There is one North Korean – with binoculars watching us from the front of their building. According to Gina – there might be more soldiers inside – but we can not see them. On the South Side – there are soldiers watching the North side to be sure nothing happens to us. So our pictures are just of their backs. There are UN forces, there are ROK (Republic of Korea) forces, and there are MP’s. It’s all very very proper.
We enter ‘Freedom’ House – which is the one place that crosses into North Korea, and are allowed to take pictures. We then form 2 lines, and march back onto South Korean soil where we are allowed to take pictures of the guy watching us.
From there – it’s back to the bus. We stop twice more – at the sites of the 2 ‘incidences’ – and then there are no more pictures until we are back at the Gift shop.

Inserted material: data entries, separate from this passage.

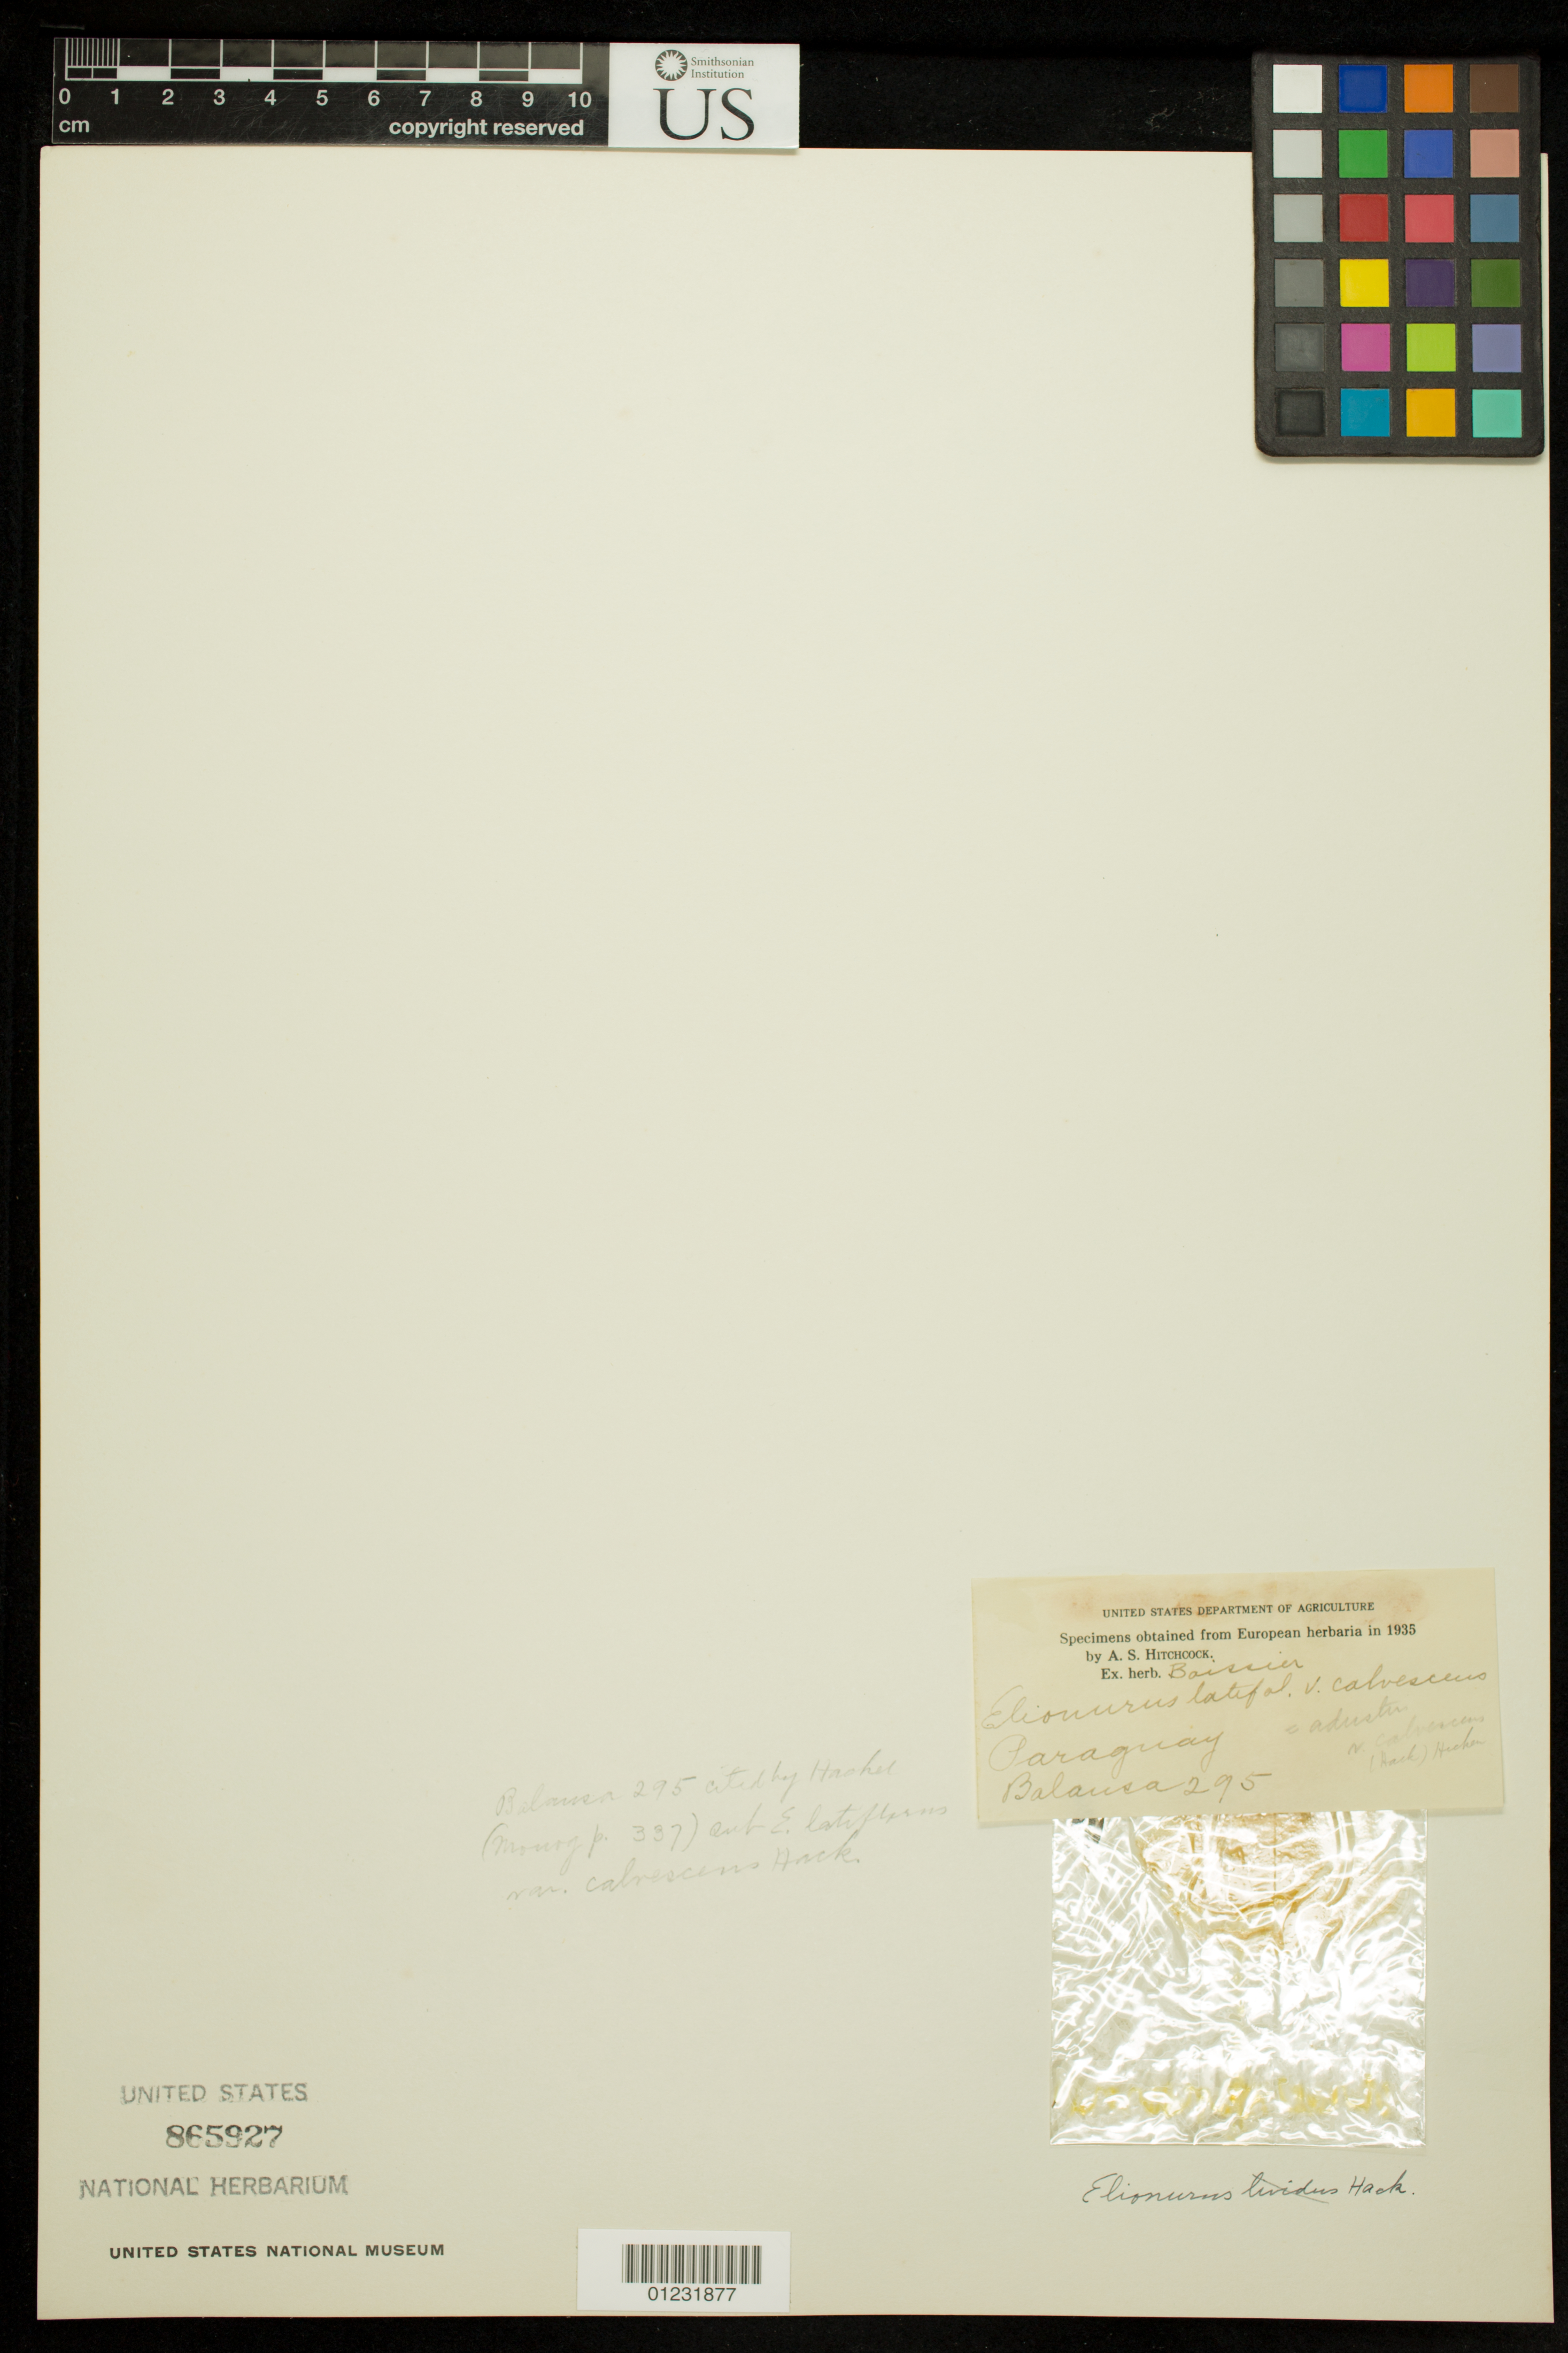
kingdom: Plantae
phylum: Tracheophyta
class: Liliopsida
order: Poales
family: Poaceae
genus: Elionurus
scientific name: Elionurus latiflorus var. calvescens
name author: Hack.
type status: Type Collection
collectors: B. Balansa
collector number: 295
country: Paraguay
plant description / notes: Fragmentary material of type specimen ex herb. Boissier.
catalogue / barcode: US 865927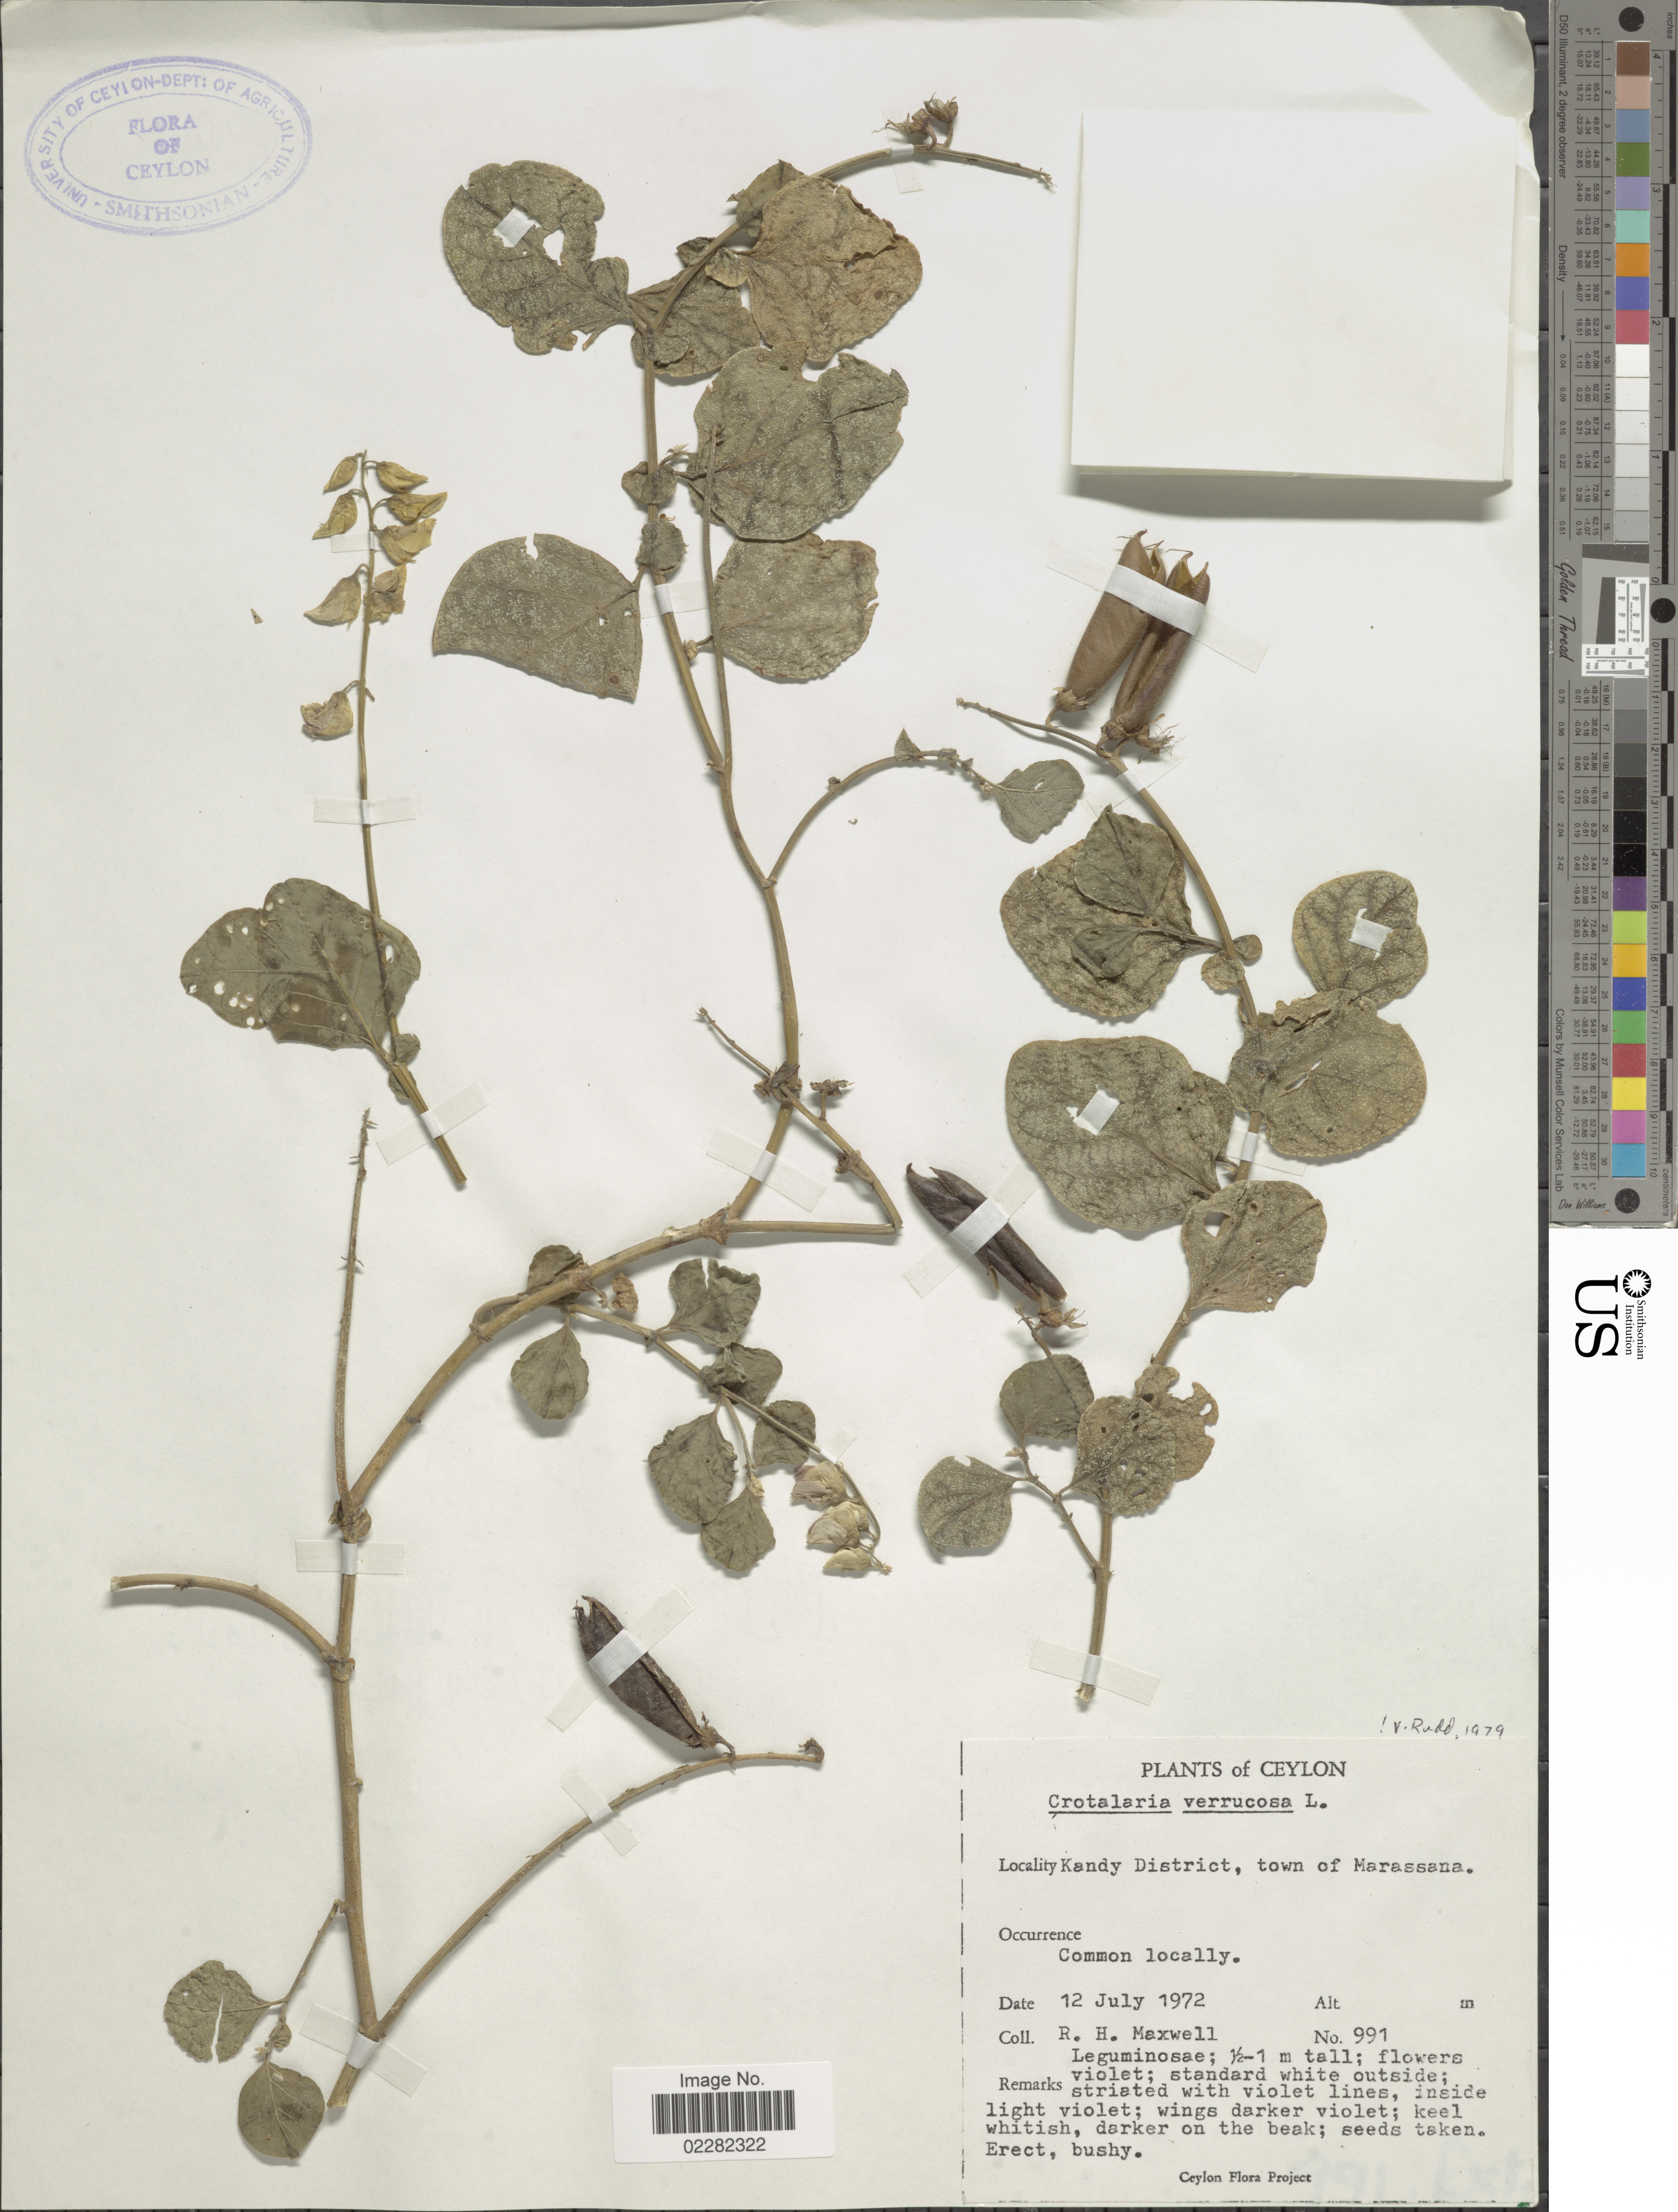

My feelings – these guys are armed – and stand all day facing down an enemy that is also armed. They all wear sunglasses – even at night – so that eye contact can not be made (that was determined to be too dangerous). They take their jobs very seriously – although according to our guide – a large part of their job these days is to find and de-fuse all the land mind that were planted in the DMZ – over 90% of which have not been found.
It is a very sad place. I’m personally not proud of what happened here – and I can only hope, like all the South Korean’s I spoke with – that some days, some how – re-unification happens. Over 10 million families were separated when the DMZ was created. The personal agony is considerable, but the South Koreans have hope that the resolution will come in their lifetimes.